Jeru, Turen (3/1/24)- Di tengah perjuangan untuk bangkit dalam dunia UMKM Batu Bata, cerita Bu Mutmainah dari Dusun Jeru Barat menjadi sorotan utama. Meski karyanya menarik perhatian, ia menegaskan sikap "kontra feminisme" dalam pendekatannya terhadap peran dan gerakan feminisme di tengah-tengah pekerjaannya yang menuntut.
Bu Mutmainah, pemilik salah satu UMKM batu bata di desa tersebut, bukanlah nama asing di komunitasnya. Ia memimpin usahanya dari pagi bahkan sejak jam 3 subuh, menunjukkan dedikasi luar biasa dalam mengejar kesuksesan, walaupun usahanya belum dapat disebut sebagai sukses sejati.
Proses pembuatan batu bata merah menjadi aktivitas utama Bu Mutmainah. Dalam pembicaraan eksklusif, ia membagikan rahasia di balik langkah-langkah tersebut. Proses dimulai dengan pemilihan tanah liat berkualitas tinggi sebagai bahan dasar. Tanah liat kemudian dicampur dengan air dan dipadatkan menggunakan mesin cetak manual. Bu Mutmainah dan timnya menjalankan teknik khusus untuk memastikan setiap batu bata memiliki kepadatan yang optimal.
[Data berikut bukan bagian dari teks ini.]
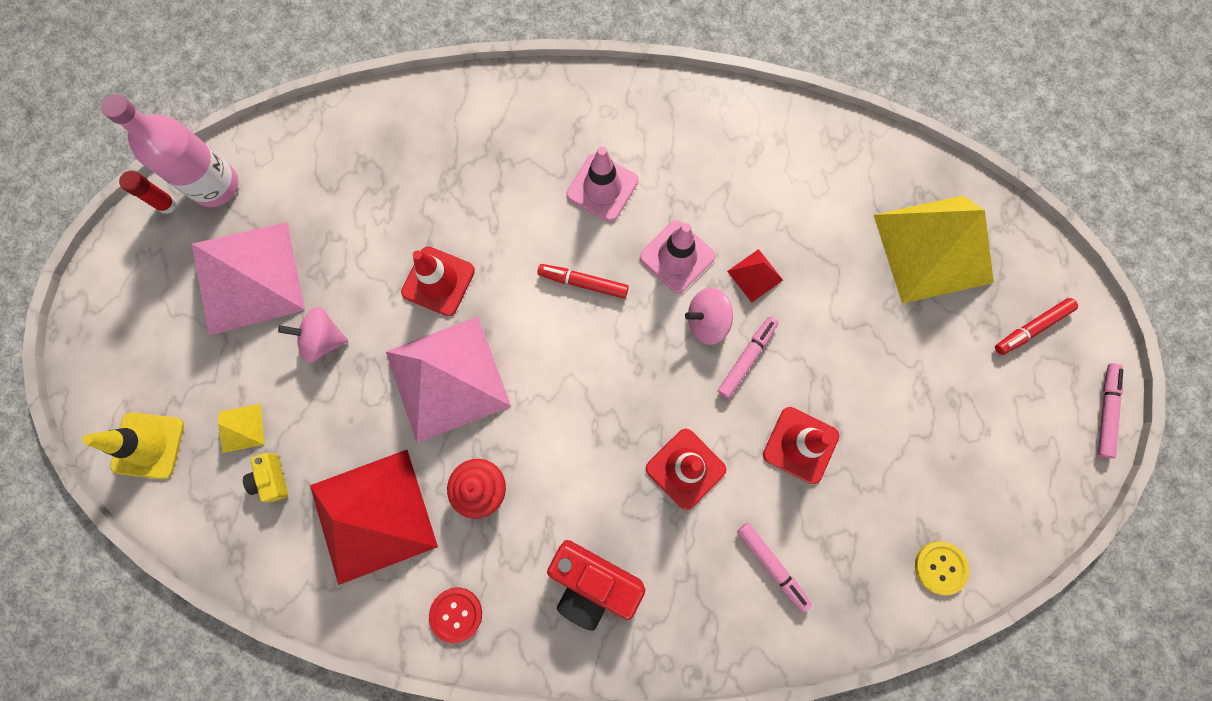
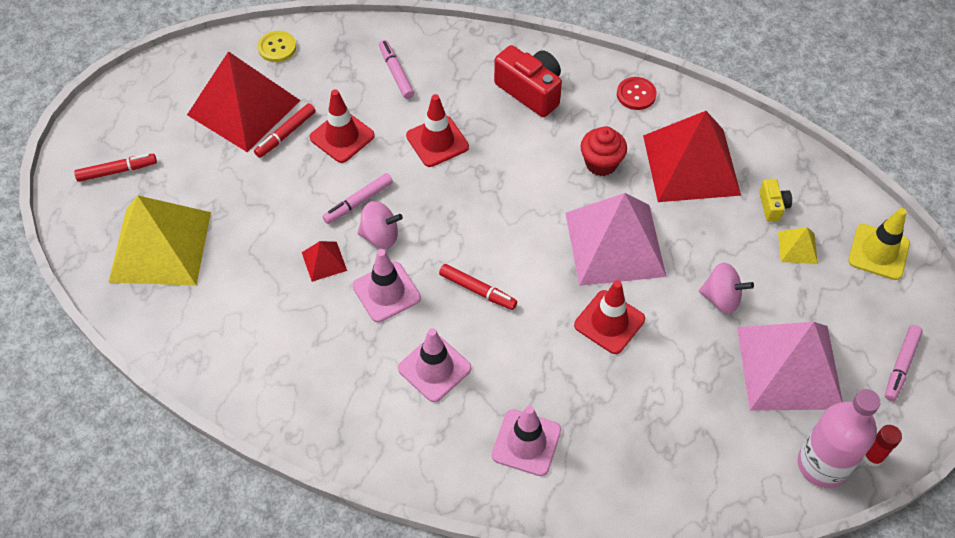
camera: 165 degrees left, 20 degrees down
pink marker [1098,363,1123,458] -> pink marker moved to [885,325,923,401]
none -> red pyramid [187,51,301,152]
none -> red marker [254,103,316,158]
none -> pink traffic cone [492,406,561,476]

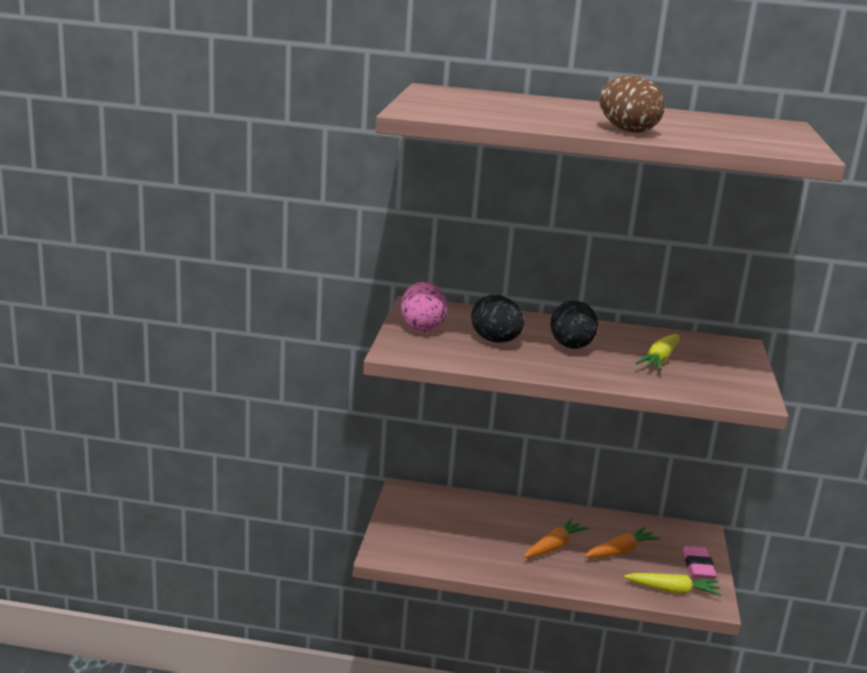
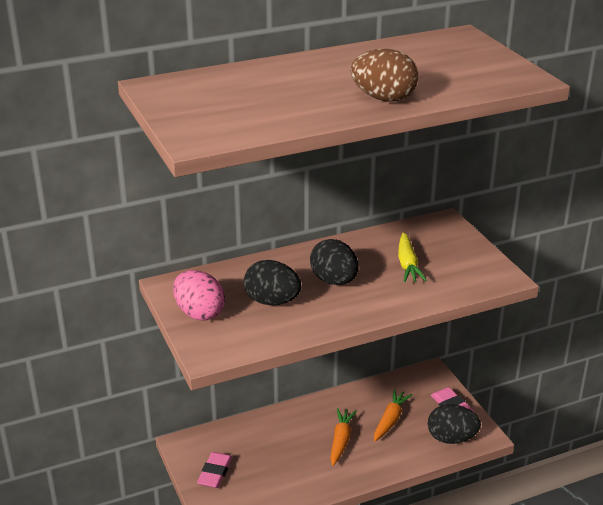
camera: 30 degrees left, 10 degrees up
yellow carrot [624,573,722,596] -> black egg [428,404,481,444]
none -> pink eraser [197,452,232,488]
Tantangan nyata datang dalam wujud cuaca yang tak menentu. Terik matahari yang panas kadang-kadang diikuti oleh hujan deras tanpa peringatan. "Cuaca panas bisa mempercepat proses pengeringan, tetapi hujan bisa merusak hasil kerja keras kami," ungkap Bu Mutmainah, dengan tatapan penuh semangat.
UMKM ini, meski mengusung semangat kerja yang tinggi, masih tergolong kecil dan bergantung pada penjualan ke juragan kayu di sekitar desa. Meskipun belum mencapai puncak keberhasilan, Bu Mutmainah menyatakan dengan tegas bahwa pendekatannya terhadap pekerjaannya tidak sepenuhnya sejalan dengan gerakan feminisme yang kini marak.
"Saya lebih fokus pada karya keras dan dedikasi saya terhadap pekerjaan, daripada terlibat dalam gerakan feminis," ujarnya. Pandangan ini membuka ruang untuk membahas kompleksitas dalam menghadapi isu-isu gender di dunia UMKM.
Sikap "kontra feminisme" Bu Mutmainah mencerminkan realitas kompleks di mana wanita dalam dunia UMKM tidak selalu mengidentifikasi diri sebagai aktivis feminis. Beberapa melihat perjuangan mereka sebagai bukti kesetaraan tanpa harus terlibat dalam gerakan yang tengah tren.
Namun, penting untuk diingat bahwa ketergantungan UMKM seperti ini pada penjualan ke juragan kayu juga mengangkat isu kesenjangan ekonomi yang perlu mendapat perhatian lebih. Ini mengingatkan kita bahwa perjuangan wanita dalam dunia kerja sering kali terjebak dalam dinamika ekonomi dan sosial yang lebih besar.
Dengan pendekatan yang khas dan pendirian "kontra feminisme", Bu Mutmainah menciptakan narasi uniknya sendiri di tengah kompleksitas tantangan yang dihadapi oleh wanita pekerja di Dusun Jeru Barat. Meskipun belum mencapai sukses yang diimpikan, cerita ini menjadi panggilan untuk merenung tentang peran wanita dalam UMKM dan peran gerakan feminisme di dalamnya.